▸ **REQUIREMENT**:
Write out, from the entries below, exactly the lines that run between the lines holding "763,0 L 768,1" and "M 131,312 L 133,304", inclusive, and stop there.
------------------------------------------------
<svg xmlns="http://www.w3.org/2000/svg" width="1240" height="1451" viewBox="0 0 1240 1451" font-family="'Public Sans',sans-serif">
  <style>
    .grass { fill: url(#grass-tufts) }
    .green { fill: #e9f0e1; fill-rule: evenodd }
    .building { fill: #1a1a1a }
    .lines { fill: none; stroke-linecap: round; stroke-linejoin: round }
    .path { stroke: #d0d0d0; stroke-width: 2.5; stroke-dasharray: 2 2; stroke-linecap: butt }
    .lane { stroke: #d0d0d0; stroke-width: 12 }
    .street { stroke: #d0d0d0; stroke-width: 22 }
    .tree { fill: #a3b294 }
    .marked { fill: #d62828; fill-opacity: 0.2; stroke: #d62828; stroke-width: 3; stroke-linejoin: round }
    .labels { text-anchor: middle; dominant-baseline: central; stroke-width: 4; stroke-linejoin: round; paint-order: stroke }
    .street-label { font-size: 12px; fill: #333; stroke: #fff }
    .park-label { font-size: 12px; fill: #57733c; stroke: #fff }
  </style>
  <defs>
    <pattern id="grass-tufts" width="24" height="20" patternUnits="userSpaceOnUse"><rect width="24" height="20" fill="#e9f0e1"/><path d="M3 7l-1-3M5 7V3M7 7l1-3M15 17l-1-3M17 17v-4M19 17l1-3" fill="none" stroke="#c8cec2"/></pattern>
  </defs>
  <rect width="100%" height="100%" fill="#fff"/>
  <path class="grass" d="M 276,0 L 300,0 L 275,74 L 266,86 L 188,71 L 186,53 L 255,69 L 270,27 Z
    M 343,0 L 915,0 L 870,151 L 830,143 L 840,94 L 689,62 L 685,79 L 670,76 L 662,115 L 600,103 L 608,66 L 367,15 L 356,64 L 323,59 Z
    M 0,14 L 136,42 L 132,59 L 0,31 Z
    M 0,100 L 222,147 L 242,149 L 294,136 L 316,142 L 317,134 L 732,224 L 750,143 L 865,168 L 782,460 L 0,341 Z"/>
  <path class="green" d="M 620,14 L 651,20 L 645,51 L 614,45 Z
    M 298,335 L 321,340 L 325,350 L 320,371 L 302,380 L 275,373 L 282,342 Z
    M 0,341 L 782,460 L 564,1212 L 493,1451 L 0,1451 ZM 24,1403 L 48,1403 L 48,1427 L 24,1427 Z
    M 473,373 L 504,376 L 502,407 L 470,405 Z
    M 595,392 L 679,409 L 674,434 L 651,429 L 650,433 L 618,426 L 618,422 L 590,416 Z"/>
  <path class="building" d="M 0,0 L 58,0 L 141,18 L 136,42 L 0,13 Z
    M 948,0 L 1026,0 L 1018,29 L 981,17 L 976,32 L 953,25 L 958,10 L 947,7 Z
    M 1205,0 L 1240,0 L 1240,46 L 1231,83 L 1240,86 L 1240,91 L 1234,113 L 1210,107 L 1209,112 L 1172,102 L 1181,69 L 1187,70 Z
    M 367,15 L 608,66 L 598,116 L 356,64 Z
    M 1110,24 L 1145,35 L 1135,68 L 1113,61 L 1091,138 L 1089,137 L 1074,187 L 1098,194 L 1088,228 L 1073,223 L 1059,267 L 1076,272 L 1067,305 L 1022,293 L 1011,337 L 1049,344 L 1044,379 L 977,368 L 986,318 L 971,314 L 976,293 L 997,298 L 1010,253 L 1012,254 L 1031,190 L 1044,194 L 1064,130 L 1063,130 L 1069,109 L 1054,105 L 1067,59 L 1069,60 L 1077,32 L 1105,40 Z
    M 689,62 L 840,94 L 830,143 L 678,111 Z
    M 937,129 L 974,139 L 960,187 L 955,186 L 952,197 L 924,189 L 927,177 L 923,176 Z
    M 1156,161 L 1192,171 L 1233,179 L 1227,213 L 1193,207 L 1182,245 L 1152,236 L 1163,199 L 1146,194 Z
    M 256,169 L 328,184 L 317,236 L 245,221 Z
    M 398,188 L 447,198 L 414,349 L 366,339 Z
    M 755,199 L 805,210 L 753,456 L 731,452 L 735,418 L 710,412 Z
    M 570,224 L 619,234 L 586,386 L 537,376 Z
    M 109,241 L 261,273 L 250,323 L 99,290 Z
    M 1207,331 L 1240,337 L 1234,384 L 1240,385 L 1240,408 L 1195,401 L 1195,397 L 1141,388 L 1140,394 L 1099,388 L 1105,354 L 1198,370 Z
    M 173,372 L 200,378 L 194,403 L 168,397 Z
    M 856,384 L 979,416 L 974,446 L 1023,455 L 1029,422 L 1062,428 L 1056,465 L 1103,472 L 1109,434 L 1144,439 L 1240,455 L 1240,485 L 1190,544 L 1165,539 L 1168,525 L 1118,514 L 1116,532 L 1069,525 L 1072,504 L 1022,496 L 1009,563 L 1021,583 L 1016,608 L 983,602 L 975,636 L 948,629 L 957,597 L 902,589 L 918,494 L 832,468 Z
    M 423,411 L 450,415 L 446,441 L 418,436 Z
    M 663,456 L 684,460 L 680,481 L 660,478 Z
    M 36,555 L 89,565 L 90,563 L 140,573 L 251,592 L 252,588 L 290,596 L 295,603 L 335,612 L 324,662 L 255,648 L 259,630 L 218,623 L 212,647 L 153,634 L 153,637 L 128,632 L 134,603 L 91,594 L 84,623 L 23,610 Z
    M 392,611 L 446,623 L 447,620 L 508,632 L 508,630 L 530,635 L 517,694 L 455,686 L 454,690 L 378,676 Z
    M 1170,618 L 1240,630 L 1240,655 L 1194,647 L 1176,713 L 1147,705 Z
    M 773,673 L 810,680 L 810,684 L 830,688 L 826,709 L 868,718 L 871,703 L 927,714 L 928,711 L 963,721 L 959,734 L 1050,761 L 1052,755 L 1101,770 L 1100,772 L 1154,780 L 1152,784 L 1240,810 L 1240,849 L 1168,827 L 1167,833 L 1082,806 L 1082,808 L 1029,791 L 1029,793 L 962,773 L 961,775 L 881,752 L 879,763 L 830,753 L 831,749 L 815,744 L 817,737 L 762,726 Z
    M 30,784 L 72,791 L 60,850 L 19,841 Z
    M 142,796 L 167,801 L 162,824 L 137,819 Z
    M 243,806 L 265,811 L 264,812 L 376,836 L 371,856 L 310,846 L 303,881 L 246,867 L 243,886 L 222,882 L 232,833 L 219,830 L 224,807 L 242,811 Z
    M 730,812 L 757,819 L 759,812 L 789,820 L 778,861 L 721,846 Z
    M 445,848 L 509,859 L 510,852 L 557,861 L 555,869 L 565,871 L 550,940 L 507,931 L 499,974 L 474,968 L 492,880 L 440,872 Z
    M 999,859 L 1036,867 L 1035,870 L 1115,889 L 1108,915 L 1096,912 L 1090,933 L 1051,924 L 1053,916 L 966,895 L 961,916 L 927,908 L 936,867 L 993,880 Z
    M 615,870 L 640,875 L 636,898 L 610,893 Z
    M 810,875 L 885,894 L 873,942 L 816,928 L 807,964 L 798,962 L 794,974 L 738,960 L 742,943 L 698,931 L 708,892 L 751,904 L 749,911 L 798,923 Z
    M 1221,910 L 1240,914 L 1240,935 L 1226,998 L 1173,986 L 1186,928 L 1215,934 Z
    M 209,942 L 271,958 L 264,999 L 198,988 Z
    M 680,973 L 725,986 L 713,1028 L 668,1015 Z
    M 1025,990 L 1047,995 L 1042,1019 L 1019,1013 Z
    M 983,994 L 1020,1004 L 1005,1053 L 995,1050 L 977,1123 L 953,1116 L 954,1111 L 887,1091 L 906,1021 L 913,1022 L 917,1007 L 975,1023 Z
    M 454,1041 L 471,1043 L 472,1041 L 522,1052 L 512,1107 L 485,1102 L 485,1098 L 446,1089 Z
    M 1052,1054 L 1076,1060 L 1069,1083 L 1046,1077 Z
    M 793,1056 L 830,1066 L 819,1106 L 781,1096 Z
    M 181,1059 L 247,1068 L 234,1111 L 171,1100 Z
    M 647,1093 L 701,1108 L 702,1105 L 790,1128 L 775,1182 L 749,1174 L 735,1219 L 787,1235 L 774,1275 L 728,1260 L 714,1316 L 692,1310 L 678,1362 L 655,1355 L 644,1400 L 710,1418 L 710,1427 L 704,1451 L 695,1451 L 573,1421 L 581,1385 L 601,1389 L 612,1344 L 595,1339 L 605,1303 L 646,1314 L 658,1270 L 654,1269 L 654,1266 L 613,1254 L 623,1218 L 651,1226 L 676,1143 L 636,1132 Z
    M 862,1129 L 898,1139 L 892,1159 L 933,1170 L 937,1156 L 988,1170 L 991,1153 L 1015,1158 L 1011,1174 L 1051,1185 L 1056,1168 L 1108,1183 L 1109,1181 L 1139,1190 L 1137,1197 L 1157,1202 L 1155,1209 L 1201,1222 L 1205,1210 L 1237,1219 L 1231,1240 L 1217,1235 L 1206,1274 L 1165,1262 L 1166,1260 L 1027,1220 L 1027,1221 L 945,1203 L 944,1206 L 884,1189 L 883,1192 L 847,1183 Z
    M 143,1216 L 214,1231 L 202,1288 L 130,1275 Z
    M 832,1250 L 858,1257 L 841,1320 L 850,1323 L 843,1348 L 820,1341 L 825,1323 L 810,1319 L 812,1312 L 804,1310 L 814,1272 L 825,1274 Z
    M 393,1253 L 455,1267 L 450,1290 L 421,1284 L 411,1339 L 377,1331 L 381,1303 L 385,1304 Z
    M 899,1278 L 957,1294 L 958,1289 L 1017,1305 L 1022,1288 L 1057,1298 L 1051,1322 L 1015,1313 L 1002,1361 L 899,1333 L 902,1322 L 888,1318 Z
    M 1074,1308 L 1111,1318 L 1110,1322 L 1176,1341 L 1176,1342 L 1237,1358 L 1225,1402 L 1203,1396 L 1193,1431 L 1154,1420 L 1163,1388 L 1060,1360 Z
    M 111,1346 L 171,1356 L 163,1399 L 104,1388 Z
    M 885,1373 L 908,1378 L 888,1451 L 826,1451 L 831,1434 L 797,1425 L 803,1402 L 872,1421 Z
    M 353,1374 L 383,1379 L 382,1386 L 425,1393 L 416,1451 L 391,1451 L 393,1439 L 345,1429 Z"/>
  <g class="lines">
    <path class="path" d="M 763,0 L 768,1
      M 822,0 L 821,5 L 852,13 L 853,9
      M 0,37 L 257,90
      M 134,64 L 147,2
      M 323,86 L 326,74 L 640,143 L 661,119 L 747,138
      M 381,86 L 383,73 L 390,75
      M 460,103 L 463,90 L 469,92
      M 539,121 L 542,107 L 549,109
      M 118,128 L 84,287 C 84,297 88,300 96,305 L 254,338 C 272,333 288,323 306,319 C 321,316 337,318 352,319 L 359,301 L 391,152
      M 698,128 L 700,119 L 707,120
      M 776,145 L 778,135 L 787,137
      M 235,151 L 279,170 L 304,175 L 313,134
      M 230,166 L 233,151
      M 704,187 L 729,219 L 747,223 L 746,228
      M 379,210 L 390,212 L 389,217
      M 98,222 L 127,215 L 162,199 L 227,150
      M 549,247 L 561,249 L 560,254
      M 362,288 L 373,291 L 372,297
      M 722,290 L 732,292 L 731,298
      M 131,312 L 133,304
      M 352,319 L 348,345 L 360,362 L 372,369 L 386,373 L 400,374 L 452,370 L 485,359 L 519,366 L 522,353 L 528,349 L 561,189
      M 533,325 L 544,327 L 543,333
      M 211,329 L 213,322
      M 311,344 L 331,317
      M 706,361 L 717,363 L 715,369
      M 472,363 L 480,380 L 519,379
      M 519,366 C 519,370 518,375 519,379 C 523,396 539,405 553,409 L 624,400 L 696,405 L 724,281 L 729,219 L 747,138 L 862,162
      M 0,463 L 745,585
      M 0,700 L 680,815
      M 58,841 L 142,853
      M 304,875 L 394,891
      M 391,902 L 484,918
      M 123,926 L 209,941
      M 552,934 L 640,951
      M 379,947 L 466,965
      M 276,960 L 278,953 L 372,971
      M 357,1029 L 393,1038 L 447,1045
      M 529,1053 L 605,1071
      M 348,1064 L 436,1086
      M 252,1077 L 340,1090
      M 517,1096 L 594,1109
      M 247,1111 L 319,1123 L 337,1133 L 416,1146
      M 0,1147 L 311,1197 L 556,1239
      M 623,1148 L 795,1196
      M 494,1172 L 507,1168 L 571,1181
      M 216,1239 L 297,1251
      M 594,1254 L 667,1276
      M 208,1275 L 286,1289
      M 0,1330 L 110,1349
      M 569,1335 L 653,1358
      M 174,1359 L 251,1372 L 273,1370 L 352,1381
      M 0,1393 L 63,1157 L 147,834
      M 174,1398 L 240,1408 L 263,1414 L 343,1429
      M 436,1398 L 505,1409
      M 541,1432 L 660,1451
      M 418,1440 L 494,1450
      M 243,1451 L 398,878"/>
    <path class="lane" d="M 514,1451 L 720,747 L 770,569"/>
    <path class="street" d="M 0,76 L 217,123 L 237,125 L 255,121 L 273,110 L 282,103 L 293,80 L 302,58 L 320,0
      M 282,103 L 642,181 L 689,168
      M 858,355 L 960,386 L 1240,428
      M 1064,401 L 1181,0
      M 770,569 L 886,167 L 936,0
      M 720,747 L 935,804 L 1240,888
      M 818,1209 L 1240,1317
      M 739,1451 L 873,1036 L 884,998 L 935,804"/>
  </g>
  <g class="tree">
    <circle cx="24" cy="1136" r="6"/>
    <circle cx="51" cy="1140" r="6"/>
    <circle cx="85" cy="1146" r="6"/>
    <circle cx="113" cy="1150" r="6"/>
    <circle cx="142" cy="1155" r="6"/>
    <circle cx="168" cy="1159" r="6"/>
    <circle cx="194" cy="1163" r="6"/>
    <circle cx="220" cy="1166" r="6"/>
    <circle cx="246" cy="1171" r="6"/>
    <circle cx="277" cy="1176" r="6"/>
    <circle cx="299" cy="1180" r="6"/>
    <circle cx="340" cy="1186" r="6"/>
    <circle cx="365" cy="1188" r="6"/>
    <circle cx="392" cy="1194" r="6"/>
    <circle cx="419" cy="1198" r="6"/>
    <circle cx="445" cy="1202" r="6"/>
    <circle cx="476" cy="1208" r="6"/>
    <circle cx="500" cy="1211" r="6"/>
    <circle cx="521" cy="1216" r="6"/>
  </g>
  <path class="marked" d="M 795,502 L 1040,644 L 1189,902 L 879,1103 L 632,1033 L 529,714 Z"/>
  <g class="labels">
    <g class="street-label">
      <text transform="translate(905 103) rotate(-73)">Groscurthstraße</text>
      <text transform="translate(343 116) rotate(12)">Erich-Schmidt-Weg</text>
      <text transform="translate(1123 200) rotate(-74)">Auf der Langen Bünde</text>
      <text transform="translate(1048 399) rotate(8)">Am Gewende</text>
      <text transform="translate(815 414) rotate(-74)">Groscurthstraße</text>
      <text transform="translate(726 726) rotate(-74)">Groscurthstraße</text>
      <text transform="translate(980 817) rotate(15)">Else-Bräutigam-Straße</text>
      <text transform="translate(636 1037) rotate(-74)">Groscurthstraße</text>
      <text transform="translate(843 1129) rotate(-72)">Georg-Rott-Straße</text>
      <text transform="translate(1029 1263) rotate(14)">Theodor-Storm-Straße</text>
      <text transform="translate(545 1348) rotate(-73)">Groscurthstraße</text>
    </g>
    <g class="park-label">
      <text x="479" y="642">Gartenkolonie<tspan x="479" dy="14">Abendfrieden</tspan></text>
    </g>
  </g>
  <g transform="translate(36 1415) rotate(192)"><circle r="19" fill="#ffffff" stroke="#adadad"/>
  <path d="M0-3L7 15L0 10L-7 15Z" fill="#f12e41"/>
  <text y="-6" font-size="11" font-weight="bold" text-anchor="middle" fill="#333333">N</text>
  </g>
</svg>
------------------------------------------------
▸ **WRITTEN ANSWER**:
    <path class="path" d="M 763,0 L 768,1
      M 822,0 L 821,5 L 852,13 L 853,9
      M 0,37 L 257,90
      M 134,64 L 147,2
      M 323,86 L 326,74 L 640,143 L 661,119 L 747,138
      M 381,86 L 383,73 L 390,75
      M 460,103 L 463,90 L 469,92
      M 539,121 L 542,107 L 549,109
      M 118,128 L 84,287 C 84,297 88,300 96,305 L 254,338 C 272,333 288,323 306,319 C 321,316 337,318 352,319 L 359,301 L 391,152
      M 698,128 L 700,119 L 707,120
      M 776,145 L 778,135 L 787,137
      M 235,151 L 279,170 L 304,175 L 313,134
      M 230,166 L 233,151
      M 704,187 L 729,219 L 747,223 L 746,228
      M 379,210 L 390,212 L 389,217
      M 98,222 L 127,215 L 162,199 L 227,150
      M 549,247 L 561,249 L 560,254
      M 362,288 L 373,291 L 372,297
      M 722,290 L 732,292 L 731,298
      M 131,312 L 133,304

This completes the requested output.